Rosa Lappi-Seppälä

Personal information
- Date of birth: 4 November 1974 (age 51)
- Place of birth: Helsinki, Finland
- Position: Forward

Team information
- Current team: Como (assistant coach)

Youth career
- 1982–1986: KäPa
- 1987–1988: Valtti
- 1988–1989: HJK

Senior career*
- Years: Team / Apps / (Gls)
- 1990–2000: HJK / – / (–)
- 1994–1995: → Anderlecht / – / (–)
- 1996–1997: → Barry University / – / (–)
- 1997–1998: → Miami Gliders / – / (–)
- 1999–2000: → ACF Torino / 20 / (6)
- 2000–2001: → Foroni / 25 / (14)
- 2001: FC United / – / (–)
- 2001–2002: → Fiammamonza / 14 / (6)
- 2002–2004: HJK / – / (–)
- 2002–2003: → ACF Milan / – / (–)
- 2005: FC Espoo / – / (–)
- 2006: Åland United / – / (–)
- 2007–2008: PuiU / – / (–)

International career
- 1995–2002: Finland / 21 / (1)

Managerial career
- 2012–2013: EIF
- 2014: KoiPS
- 2017: Finland U20
- 2018: Finland U-23
- 2019–2021: Honka
- 2023: Saudi Arabia
- 2024–: Como (assistant)

= Rosa Lappi-Seppälä =

Finnish head coach of the Saudi Arabia women's national football team

Rosa Lappi-Seppälä (born 4 November 1974) is a Finnish former footballer and football manager who is the assistant coach of Como. Besides Finland, she has played in Nicaragua, Belgium, the United States, and Italy.

== Career ==
Lappi-Seppälä played in the Finnish women's premier division 1990–2009 for HJK, FC United, FC Espoo, Åland United and PuiU. During the winter periods she played in Belgium, the United States and Italy. Lappi-Seppälä earned 21 caps for the Finland women's national team.

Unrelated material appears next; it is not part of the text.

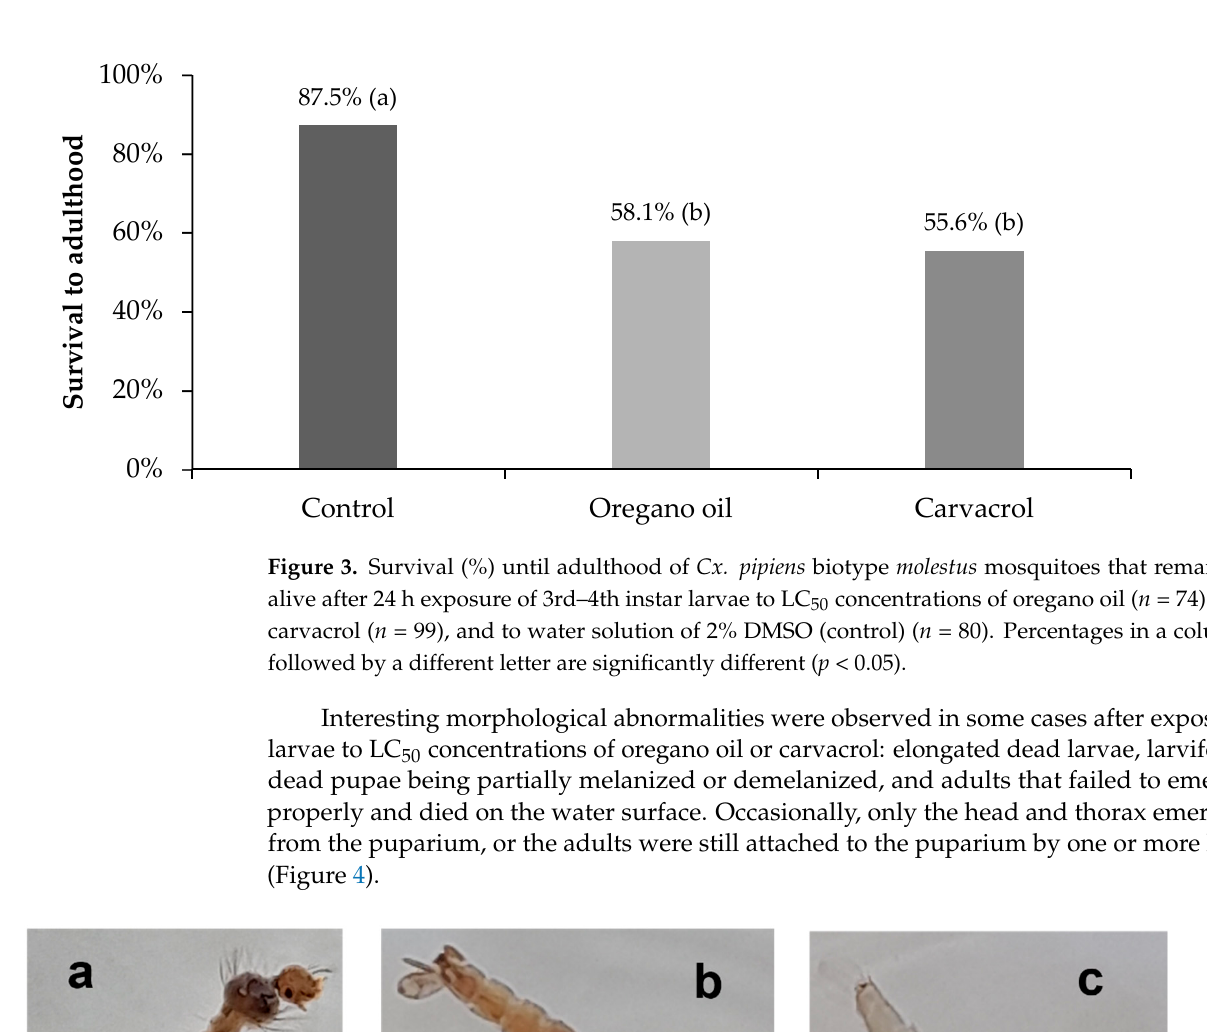
Figure 2. Pupal survival (%) of Cx. pipiens biotype molestus mosquitoes that remained alive after 24 h exposure of 3rd–4th instar larvae to LC 50 concentrations of oregano oil ( n = 55) and carvacrol ( n = 69), and to water solution of 2% DMSO (control) ( n = 71). Percentages in a column followed by a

In 2019–2021 Lappi-Seppälä was the head coach of FC Honka in the Finnish women's top division Kansallinen Liiga. In February 2023, she was appointed the manager of the Saudi Arabia women's national team.

== Club honors ==
- Finnish Women's Championship: 1991, 1992, 1995, 1996, 1997, 1998, 1999, 2000
- Finnish Women's Cup: 1991, 1992, 1993, 1998, 1999, 2000, 2001, 2002
- Belgian Women's Championship: 1995
- Cooppa Italia: 2001

== Family ==
Rosa LAppi-Seppälä's father is writer Jyrki Lappi-Seppälä. Her grandfather was the politician and architect Jussi Lappi-Seppälä.